The only reason it feels more natural to you is because that is the way you do it. It was beat into me from Driver's Education never use your left foot to brake. To me it feels natural to not brake with my left foot.
There is a great article I just read about using your left foot to brake from a driving instructor. In the article he basically says things I was thinking. There are a couple of points he makes in the article I want to point out. This is directly related to when he was instructing his students to use their right foot to brake.
We do emergency braking in a controlled environment at Young Drivers of Canada so I had the student apply the brakes with their left foot when I suddenly commanded “STOP!” at a specific speed and location. I measured their stopping distance and then had them try it again with their right foot applying the brakes. Their stopping distance was hugely improved. I never had to remind them again about only using their right foot on the pedals.

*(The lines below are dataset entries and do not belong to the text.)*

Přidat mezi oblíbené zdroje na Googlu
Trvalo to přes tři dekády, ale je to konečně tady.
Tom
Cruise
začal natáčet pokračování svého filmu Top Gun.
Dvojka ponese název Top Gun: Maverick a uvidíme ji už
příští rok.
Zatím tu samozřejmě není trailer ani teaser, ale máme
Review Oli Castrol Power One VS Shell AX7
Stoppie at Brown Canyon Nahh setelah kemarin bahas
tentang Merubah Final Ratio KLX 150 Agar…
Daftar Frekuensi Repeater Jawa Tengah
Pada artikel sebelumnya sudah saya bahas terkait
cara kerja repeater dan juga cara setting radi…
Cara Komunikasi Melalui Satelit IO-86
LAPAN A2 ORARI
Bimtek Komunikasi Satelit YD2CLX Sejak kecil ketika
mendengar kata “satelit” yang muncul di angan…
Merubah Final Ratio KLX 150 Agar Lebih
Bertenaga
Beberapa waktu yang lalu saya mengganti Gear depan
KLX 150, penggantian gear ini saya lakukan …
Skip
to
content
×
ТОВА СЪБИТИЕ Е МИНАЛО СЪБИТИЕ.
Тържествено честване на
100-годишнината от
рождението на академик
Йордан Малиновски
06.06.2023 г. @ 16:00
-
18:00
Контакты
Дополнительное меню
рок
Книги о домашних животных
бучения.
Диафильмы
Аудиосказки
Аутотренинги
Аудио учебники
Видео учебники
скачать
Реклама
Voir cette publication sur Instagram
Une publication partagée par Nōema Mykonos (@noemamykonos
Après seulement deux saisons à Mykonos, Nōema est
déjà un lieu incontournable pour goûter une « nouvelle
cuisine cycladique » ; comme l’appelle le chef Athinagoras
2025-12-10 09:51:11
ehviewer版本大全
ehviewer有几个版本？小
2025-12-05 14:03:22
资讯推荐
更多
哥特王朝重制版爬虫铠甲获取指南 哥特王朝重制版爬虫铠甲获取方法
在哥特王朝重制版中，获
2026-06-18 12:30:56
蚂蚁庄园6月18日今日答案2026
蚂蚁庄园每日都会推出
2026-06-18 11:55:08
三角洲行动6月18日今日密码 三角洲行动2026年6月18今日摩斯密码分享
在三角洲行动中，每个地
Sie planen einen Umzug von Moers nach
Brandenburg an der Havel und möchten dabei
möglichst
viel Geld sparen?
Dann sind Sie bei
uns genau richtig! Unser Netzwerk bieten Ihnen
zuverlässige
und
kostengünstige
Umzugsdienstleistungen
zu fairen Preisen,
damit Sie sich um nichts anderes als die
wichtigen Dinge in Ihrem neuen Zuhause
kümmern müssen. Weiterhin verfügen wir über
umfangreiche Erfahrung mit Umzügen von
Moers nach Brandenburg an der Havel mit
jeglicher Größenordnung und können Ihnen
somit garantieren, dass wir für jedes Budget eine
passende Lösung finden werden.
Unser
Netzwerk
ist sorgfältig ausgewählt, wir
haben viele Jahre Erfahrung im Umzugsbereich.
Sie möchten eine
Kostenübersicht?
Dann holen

While this is doesn't have very much empirical data in it, it rings true for the following reason (as he goes on to say):
The main difference for an improved stopping distance was their left foot was able to counter balance their weight transfer so they had more pressure to apply into their braking. If your left foot is placed up against the firewall of the vehicle, it can allow you to push yourself back in your seat. That will then allow you to press harder against the brake pedal in an emergency. Sit in your vehicle while parked and try this. You will automatically feel the difference in leg strength when you apply the brake this way.
Another thing you probably don't think about is a lot of people who use their left foot to brake actually keep their foot on the brake pedal. If you do this and think you are not causing issues, you are sadly mistaken. When you keep your foot on the pedal, you are riding the brake. This does the following:
- Wears out your brakes faster
- Causes you to have worse gas mileage
- Causes undue wear and tear on your drivetrain
Even if you don't believe you're putting any pressure on the pedal by resting it there, you are utterly wrong. The reason I know you are wrong is because not a person in the world is going to be able to keep their foot in the air (off the floor) for any long length of time without fatigue. When fatigue sets in, you rest your foot on the pedal. I have fairly long feet and know I could not rest my foot on the floor and have it in a position to brake at the same time.